INFORMATION PROVIDED:
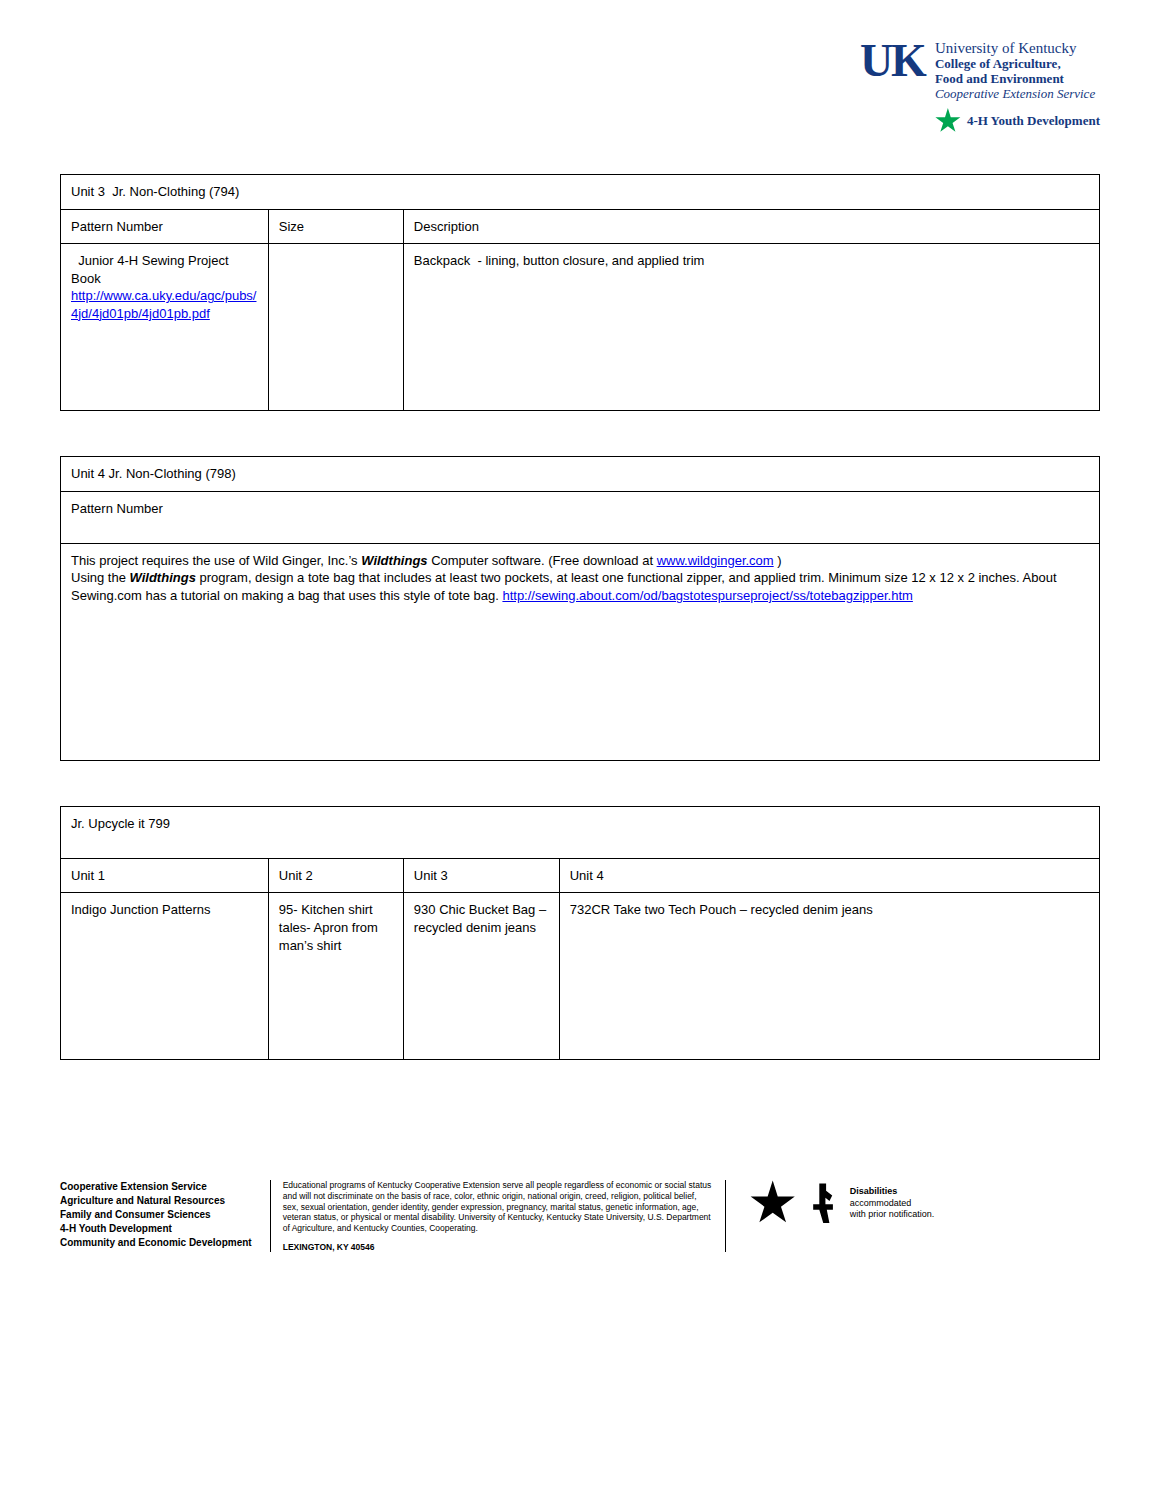UK
University of Kentucky
College of Agriculture,
Food and Environment
Cooperative Extension Service
4-H Youth Development
| Unit 3 Jr. Non-Clothing (794) |
| Pattern Number | Size | Description |
| Junior 4-H Sewing Project Book http://www.ca.uky.edu/agc/pubs/4jd/4jd01pb/4jd01pb.pdf | | Backpack - lining, button closure, and applied trim |
| Unit 4 Jr. Non-Clothing (798) |
| Pattern Number |
| This project requires the use of Wild Ginger, Inc.’s Wildthings Computer software. (Free download at www.wildginger.com ) Using the Wildthings program, design a tote bag that includes at least two pockets, at least one functional zipper, and applied trim. Minimum size 12 x 12 x 2 inches. About Sewing.com has a tutorial on making a bag that uses this style of tote bag. http://sewing.about.com/od/bagstotespurseproject/ss/totebagzipper.htm |
| Jr. Upcycle it 799 |
| Unit 1 | Unit 2 | Unit 3 | Unit 4 |
| Indigo Junction Patterns | 95- Kitchen shirt tales- Apron from man’s shirt | 930 Chic Bucket Bag – recycled denim jeans | 732CR Take two Tech Pouch – recycled denim jeans |
Cooperative Extension Service
Agriculture and Natural Resources
Family and Consumer Sciences
4-H Youth Development
Community and Economic Development
Educational programs of Kentucky Cooperative Extension serve all people regardless of economic or social status and will not discriminate on the basis of race, color, ethnic origin, national origin, creed, religion, political belief, sex, sexual orientation, gender identity, gender expression, pregnancy, marital status, genetic information, age, veteran status, or physical or mental disability. University of Kentucky, Kentucky State University, U.S. Department of Agriculture, and Kentucky Counties, Cooperating.
LEXINGTON, KY 40546
Disabilities accommodated
with prior notification.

WORK REQUEST: In your answer, print the entries above exactly, with the pictures left out.

RESULT FOR THIS TASK:
UK
University of Kentucky
College of Agriculture,
Food and Environment
Cooperative Extension Service
4-H Youth Development
| Unit 3 Jr. Non-Clothing (794) |
| Pattern Number | Size | Description |
| Junior 4-H Sewing Project Book http://www.ca.uky.edu/agc/pubs/4jd/4jd01pb/4jd01pb.pdf | | Backpack - lining, button closure, and applied trim |
| Unit 4 Jr. Non-Clothing (798) |
| Pattern Number |
| This project requires the use of Wild Ginger, Inc.’s Wildthings Computer software. (Free download at www.wildginger.com ) Using the Wildthings program, design a tote bag that includes at least two pockets, at least one functional zipper, and applied trim. Minimum size 12 x 12 x 2 inches. About Sewing.com has a tutorial on making a bag that uses this style of tote bag. http://sewing.about.com/od/bagstotespurseproject/ss/totebagzipper.htm |
| Jr. Upcycle it 799 |
| Unit 1 | Unit 2 | Unit 3 | Unit 4 |
| Indigo Junction Patterns | 95- Kitchen shirt tales- Apron from man’s shirt | 930 Chic Bucket Bag – recycled denim jeans | 732CR Take two Tech Pouch – recycled denim jeans |
Cooperative Extension Service
Agriculture and Natural Resources
Family and Consumer Sciences
4-H Youth Development
Community and Economic Development
Educational programs of Kentucky Cooperative Extension serve all people regardless of economic or social status and will not discriminate on the basis of race, color, ethnic origin, national origin, creed, religion, political belief, sex, sexual orientation, gender identity, gender expression, pregnancy, marital status, genetic information, age, veteran status, or physical or mental disability. University of Kentucky, Kentucky State University, U.S. Department of Agriculture, and Kentucky Counties, Cooperating.
LEXINGTON, KY 40546
Disabilities accommodated
with prior notification.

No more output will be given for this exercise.